本文の抜粋 -
• • •
中小企業白書が出た。毎年特定のテーマを掲げて深堀しているようなので、ないものねだりしてもしょうがないのだが、中小企業の労働力不足問題にもっと力をいれて取り組んでほしいと思う。ここには日本の社会の問題の多くが集約されていて、総合的な見地が必要だ。

まず労働力人口の減少の危機が指摘されるのだが、大企業に多数いる、単純労働しかさせてもらえない女性をもっと活用したらと思う。活用というのは、総合職に登用して活躍してもらうのが一つ、もう一つはIT化で単純労働は代用することで(つまり幹部が自分でやることが増える)、事務職の採用数はしぼる。大企業に行けなくなった人たちが介護や保育園などの仕事に向かうかというと、そこは大いに疑問があるにしても、例えば東大阪の金型製造企業などは、この頃は女子の労働者の方が信頼できるとして、大いに採用しようとしている。

もう一つは外国人を入れていくことだ。どういう分野に入れるか、どういう人材を入れるか、将来どういう滞在資格を与えて、年金、医療保険にどう組み込んでいくかまで考えてだ。めったやたらに入れると、欧州で起きているような問題が日本でも起きる。

もう一つは、既に言った、IT化、AIの活用を考えるということ。そしてその逆の問題として、「人間の使い方」(ロボットでできないことは何なのかよく考えて、それを人間にやってもらう)も考えないといけない。

あと一つ、忘れていた。それは、「大企業に終身雇用」というモデルの賞味期限が切れてきたということだ。大企業はどこでも投資銀行化、つまり自分ではモノづくりやサービスをせず、先端のモノ、サービスを考案したベンチャーに金をつけたり買収したりして飯を食っていく――こういうのがどんどん増えているのに、そこに毎年何百人も入社して、4月になると一斉に入社式をやって、一生そこで勤めていく、というやり方は、もうガラパゴスではないの、ということだ。
• • •
用意した資料 -
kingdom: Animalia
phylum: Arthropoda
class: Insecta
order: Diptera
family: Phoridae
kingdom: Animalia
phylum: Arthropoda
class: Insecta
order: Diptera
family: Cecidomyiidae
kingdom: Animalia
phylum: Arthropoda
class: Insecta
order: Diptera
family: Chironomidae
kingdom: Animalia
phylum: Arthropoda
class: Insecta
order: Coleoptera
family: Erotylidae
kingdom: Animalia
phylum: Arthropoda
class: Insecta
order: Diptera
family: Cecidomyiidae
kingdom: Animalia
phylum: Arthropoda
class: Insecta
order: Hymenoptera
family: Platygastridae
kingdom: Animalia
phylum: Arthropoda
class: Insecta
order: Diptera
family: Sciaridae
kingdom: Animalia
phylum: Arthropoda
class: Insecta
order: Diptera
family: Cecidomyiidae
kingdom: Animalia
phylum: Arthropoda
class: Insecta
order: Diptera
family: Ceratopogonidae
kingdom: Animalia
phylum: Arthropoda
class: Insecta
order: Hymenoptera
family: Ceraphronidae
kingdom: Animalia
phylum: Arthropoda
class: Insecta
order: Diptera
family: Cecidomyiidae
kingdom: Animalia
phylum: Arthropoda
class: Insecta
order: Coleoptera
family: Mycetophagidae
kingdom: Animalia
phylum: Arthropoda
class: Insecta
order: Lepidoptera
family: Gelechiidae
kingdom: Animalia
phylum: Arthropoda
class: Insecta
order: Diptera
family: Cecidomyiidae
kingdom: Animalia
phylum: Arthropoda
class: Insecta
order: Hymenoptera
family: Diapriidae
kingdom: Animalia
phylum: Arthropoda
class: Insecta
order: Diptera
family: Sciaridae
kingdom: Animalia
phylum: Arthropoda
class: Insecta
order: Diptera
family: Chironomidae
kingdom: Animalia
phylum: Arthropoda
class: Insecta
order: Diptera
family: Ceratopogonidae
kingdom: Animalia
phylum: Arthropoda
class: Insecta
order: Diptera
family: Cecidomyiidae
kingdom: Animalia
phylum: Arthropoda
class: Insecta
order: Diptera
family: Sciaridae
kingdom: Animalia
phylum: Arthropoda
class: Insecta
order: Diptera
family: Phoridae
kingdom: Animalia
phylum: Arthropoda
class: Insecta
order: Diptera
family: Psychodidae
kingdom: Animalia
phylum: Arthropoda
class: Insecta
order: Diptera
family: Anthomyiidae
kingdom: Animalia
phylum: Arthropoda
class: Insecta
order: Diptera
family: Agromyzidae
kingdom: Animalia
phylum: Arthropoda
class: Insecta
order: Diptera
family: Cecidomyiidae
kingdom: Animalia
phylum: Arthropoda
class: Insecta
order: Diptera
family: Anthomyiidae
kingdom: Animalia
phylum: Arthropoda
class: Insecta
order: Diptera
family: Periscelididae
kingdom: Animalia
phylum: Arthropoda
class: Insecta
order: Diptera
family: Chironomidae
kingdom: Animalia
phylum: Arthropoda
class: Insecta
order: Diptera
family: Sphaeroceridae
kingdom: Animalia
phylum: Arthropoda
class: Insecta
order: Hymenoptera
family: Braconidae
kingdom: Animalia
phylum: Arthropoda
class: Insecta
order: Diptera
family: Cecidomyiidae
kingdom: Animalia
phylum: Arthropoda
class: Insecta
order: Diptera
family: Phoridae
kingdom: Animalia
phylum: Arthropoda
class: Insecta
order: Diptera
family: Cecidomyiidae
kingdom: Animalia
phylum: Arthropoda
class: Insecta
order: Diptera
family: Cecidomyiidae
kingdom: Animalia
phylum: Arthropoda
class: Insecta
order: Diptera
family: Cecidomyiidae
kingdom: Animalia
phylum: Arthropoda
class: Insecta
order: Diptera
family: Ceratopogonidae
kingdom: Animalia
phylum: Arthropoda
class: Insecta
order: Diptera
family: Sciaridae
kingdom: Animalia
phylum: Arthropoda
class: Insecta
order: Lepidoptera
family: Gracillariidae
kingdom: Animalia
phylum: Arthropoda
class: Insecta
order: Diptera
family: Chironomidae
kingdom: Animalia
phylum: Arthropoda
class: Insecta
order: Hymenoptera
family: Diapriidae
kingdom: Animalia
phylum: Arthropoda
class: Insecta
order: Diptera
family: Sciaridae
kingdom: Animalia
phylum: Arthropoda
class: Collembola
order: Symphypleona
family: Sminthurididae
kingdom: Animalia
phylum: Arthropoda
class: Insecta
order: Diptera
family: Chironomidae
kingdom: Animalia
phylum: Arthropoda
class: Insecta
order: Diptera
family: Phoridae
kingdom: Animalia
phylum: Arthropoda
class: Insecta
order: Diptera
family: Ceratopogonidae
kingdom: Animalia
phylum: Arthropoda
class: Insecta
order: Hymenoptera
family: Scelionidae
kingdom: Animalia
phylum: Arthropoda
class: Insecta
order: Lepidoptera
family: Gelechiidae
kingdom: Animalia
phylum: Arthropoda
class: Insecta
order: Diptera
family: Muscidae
• • •
やること - 中小企業の労働力不足についての本文のうち、「もう一つは外国人を入れていくことだ」で始まる段落を、大事な点を残して箇条書きにまとめてください。 ここにある項目は、本文とは関係ありません。

答え -
- 外国人を受け入れていく。
- どの分野にどんな人材を入れるか、将来どんな滞在資格を与えるか、年金や医療保険にどう組み込むかまで考える。
- むやみに受け入れると、欧州で起きているような問題が日本でも起きる。